In this data, count the lines in which "removed" appears and give only that number.

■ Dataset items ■
Content starts

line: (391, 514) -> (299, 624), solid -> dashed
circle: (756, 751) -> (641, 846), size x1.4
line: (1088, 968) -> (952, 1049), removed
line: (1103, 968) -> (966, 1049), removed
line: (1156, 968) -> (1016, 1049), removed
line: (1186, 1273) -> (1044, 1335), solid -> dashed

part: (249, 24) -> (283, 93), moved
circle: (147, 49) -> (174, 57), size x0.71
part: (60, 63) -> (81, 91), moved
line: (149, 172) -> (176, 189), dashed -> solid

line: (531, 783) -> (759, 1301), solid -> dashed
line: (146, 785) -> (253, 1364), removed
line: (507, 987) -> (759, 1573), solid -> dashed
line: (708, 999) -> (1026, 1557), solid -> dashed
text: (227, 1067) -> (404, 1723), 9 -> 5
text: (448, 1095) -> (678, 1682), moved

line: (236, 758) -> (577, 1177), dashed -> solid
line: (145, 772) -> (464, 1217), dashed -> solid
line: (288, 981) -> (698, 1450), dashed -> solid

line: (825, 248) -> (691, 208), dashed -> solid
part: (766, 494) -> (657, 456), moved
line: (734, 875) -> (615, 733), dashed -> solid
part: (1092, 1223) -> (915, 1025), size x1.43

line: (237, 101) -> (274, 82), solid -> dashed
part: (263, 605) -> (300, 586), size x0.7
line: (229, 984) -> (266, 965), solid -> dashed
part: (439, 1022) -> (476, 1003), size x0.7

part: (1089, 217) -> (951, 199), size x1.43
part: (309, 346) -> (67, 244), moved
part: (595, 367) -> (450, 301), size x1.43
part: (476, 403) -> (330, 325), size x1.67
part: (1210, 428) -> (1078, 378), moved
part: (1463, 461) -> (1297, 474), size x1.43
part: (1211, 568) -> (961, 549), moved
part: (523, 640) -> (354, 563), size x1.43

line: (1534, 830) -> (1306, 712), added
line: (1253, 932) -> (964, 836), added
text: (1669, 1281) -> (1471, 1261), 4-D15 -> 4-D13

Content ends

■ Solution to the problem ■
4